On Nov 22, 2008, at 11:11 AM, Richard Cyganiak wrote:

> On 21 Nov 2008, at 22:30, Yves Raimond wrote:
>> On Fri, Nov 21, 2008 at 8:08 PM, Giovanni Tummarello
>> <giovanni.tummarello@deri.org> wrote:
>>> IMO considering myspace 12 billion triples as part of LOD, is  
>>> quite a
>>> stretch (same with other wrappers) unless they are provided by the
>>> entity itself (E.g. i WOULD count in livejournal foaf file on the
>>> other hand, ok they're not linked but they're not less useful than  
>>> the
>>> myspace wrapper are they? (in fact they are linked quite well if you
>>> use the google social API)
>> Actually, I don't think I can agree with that. Whether we want it or
>> not, most of the data we publish (all of it, apart from specific  
>> cases
>> e.g. review) is provided by wrappers of some sort, e.g. Virtuoso,  
>> D2R,
>> P2R, web services wrapper etc. Hence, it makes not sense trying to
>> distinguish datasets on the basis they're published through a
>> "wrapper" or not.
>> Within LOD, we only segregate datasets for inclusion in the diagram  
>> on
>> the basis they are published according to linked data principles. The
>> stats I sent reflect just that: some stats about the datasets
>> currently in the diagram.
>> The origin of the data shouldn't matter. The fact that it is  
>> published
>> according to linked data principles and linked to at least one  
>> dataset
>> in the cloud should matter.
> I think this view is too simplistic.
> I think what Giovanni and others mean when they try to distinguish  
> “wrappers” from other kinds of LOD sites is not about the  
> implementation technology. It's not about wether the data comes from  
> a triple store or RDBMS or flat files or REST APIs or whatever.
> It's about licenses and rights.
> If I wrap an information service provided by a third party into a  
> linked data interface, then I should better watch out that the terms  
> of service permit this, and that no copyright laws are violated.
> There are some sites in the LOD cloud that, as far as I can tell,  
> violate the TOS of the originating service. The MySpace wrapper and  
> the RDF Book Mashup are maybe the clearest examples.
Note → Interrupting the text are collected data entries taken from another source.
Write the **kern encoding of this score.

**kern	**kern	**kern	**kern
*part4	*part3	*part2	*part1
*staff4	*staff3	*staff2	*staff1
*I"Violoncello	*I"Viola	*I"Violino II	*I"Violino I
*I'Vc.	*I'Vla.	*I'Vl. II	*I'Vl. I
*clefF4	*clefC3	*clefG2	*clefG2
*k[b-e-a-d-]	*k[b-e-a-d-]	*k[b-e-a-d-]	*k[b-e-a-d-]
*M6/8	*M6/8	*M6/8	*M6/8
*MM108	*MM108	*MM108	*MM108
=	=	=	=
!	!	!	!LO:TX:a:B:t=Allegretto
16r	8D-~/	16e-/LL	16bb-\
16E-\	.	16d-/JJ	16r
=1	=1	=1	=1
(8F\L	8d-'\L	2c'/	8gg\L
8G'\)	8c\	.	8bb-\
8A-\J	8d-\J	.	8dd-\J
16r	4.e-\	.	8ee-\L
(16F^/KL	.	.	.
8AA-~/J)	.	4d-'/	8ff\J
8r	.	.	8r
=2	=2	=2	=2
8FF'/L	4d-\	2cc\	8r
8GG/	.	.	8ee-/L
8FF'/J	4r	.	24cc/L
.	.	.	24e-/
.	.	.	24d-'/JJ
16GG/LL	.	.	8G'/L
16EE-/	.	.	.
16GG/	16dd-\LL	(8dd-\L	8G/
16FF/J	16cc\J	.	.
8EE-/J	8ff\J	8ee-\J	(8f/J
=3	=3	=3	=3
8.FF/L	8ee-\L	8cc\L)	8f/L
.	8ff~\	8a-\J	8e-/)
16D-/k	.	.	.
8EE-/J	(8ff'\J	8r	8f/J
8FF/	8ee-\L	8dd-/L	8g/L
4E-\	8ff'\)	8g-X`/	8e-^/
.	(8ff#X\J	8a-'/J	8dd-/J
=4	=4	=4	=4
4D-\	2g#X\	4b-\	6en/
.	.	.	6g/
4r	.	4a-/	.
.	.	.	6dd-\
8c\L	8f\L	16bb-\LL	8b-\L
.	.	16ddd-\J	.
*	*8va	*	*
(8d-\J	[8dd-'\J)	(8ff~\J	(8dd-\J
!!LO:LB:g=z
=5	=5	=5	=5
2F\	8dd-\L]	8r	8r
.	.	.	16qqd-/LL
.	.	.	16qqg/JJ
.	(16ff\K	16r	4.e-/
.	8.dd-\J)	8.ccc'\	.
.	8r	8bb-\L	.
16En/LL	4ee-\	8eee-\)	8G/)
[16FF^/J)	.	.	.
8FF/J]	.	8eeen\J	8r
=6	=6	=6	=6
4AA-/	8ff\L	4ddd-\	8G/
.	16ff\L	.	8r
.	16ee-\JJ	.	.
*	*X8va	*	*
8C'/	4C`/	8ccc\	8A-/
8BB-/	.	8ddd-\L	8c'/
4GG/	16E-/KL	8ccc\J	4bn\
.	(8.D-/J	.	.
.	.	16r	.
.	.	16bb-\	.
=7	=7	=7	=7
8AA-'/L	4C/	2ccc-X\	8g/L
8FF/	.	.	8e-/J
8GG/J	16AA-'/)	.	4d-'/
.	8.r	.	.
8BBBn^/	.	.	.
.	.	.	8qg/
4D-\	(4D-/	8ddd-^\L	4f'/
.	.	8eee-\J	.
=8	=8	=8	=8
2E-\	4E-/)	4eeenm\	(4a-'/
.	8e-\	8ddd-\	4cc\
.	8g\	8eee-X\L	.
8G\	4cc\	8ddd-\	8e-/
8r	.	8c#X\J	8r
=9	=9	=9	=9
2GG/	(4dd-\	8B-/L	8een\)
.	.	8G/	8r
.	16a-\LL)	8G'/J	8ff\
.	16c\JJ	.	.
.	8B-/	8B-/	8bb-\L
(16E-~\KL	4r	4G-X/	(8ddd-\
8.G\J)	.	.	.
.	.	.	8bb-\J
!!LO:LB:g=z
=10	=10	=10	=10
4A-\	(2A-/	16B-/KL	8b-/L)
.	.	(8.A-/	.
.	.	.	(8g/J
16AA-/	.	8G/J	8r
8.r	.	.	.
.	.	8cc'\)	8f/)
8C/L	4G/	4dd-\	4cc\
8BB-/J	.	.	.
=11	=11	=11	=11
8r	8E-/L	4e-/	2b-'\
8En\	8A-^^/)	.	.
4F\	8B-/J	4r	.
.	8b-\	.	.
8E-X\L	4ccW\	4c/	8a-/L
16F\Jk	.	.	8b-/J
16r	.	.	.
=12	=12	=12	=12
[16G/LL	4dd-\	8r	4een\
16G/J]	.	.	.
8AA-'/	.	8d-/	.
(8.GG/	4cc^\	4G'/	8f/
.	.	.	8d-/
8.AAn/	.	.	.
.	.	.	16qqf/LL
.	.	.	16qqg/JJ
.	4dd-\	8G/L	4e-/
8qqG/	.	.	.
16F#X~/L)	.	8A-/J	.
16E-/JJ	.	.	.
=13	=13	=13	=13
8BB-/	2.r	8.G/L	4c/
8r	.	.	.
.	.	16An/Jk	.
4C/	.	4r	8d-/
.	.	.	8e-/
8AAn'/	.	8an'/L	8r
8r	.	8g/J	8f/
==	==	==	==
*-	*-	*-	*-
Others are in  
> the grey area.
> This is always an issue when party A wraps a service provided by  
> party B. I think it's reasonable to treat all these datasets with  
> extra caution, unless A has provided a clear argument and  
> documentation to the effect that B'a license permits this kind of  
> service.

Richard has an excellent point here.  This type of data separation is  
one I could support.

Jim's question can then be recast as something like, "How big is the  
LOD cloud excluding wrappers of questionable copyright status?"

This view also suggests a community-building step:  Someone with moral  
authority (or something that passes for it) may wish to approach  
MySpace, etc, and get their permission to either expose their data or  
(preferably) show them ways to do it themselves.